David Reinbacher s’emballe solide : une déclaration jugée arrogante

David Reinbacher s’emballe solide : une déclaration jugée arrogante

Par William Petit Lemay le 2026-04-30

David Reinbacher a décidé de parler avec assurance. Peut-être même un peu trop. Après seulement deux matchs disputés avec le Canadien de Montréal, le jeune défenseur affirme déjà qu’il a prouvé qu’il était prêt pour la Ligue nationale. Une sortie qui fait réagir, et pas seulement en surface.

La confiance, c’est une chose. L’impression de brûler les étapes, c’en est une autre.

Personne ne remet en question son talent ni son potentiel. À Laval, avec le Rocket, il joue du bon hockey. Il prend de plus en plus de place, il transporte la rondelle avec aplomb, il semble enfin à l’aise dans son environnement.

Cette progression est encourageante, surtout après les moments plus difficiles qu’il a traversés depuis son arrivée en Amérique du Nord.

Mais il y a une ligne à ne pas franchir. Et en ce moment, Reinbacher s’en approche dangereusement.

Deux matchs dans la LNH ne représentent pas une confirmation. Ce sont des aperçus, des tests, des mises en situation. Le Canadien l’a utilisé dans un contexte bien précis, sans pression excessive, simplement pour lui permettre de goûter au rythme.

Ce n’était pas une validation finale. Ce n’était pas un feu vert pour s’installer de façon permanente.

Son discours laisse pourtant croire qu’il se voit déjà ailleurs.

C’est là que le malaise s’installe.

Un joueur qui revient dans la Ligue américaine et qui parle comme s’il avait déjà franchi l’étape suivante envoie un message délicat. Pas seulement à l’organisation, mais aussi à ses coéquipiers. Il donne l’impression que Laval devient une simple escale, plutôt qu’un endroit essentiel à son développement.

Or, c’est exactement l’inverse.

Le Rocket n’est pas une punition. C’est un laboratoire. C’est là que Reinbacher doit bâtir sa constance, solidifier ses lectures défensives, imposer son rythme sur une base régulière.
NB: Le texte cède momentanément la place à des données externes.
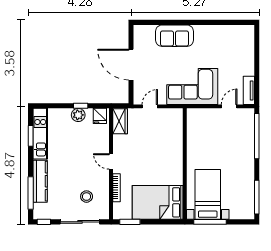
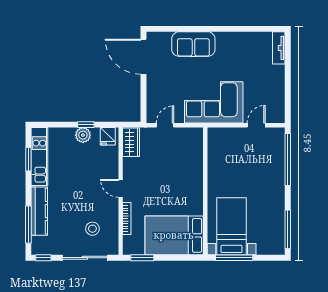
door: (131, 65) -> (143, 57), moved
tv unit: (249, 90) -> (279, 48), moved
C’est là qu’il doit apprendre à dominer, pas seulement à survivre.

En ce moment, le Canadien n’a aucune raison de précipiter son arrivée.

La brigade défensive tient le coup en séries. Les rôles sont bien définis. Chaque joueur comprend sa mission et l’exécute avec discipline. Dans ce genre de moment, l’intégration d’un jeune défenseur demande un timing parfait. Ce timing n’est pas encore arrivé.

Monter pour jouer huit ou neuf minutes par soir n’apporterait rien de concret à son évolution. Au contraire, cela pourrait ralentir sa progression. À Laval, il touche à toutes les situations, il accumule les minutes importantes, il vit les hauts et les bas d’un parcours éliminatoire. C’est exactement ce dont il a besoin.

Son empressement est compréhensible. Le Centre Bell vibre, l’équipe attire toute l’attention, l’ambiance des séries crée un appel difficile à ignorer. N’importe quel jeune joueur rêve de se retrouver au cœur de ce tourbillon.

Mais ce rêve ne doit pas devenir un raccourci.

Reinbacher doit se rappeler une chose essentielle : le développement n’est pas une course. Chaque étape compte. Chaque présence à Laval construit le joueur qu’il deviendra à Montréal.

Le Canadien ne l’a pas oublié. Kent Hughes et Jeff Gorton savent très bien ce qu’ils ont entre les mains. Personne ne doute qu’il aura sa chance. La question n’est pas « si », mais « quand ».

Et pour que ce moment soit le bon, il faut accepter de ralentir.

Sa confiance est une excellente nouvelle. Elle doit simplement être canalisée au bon endroit. Continuer à performer à Laval, imposer son jeu soir après soir, démontrer qu’il est incontournable sur une longue période.

Le reste viendra tout seul.

Pour l’instant, vouloir aller trop vite risque surtout de créer une pression inutile. Et dans un marché comme Montréal, cette pression ne pardonne jamais.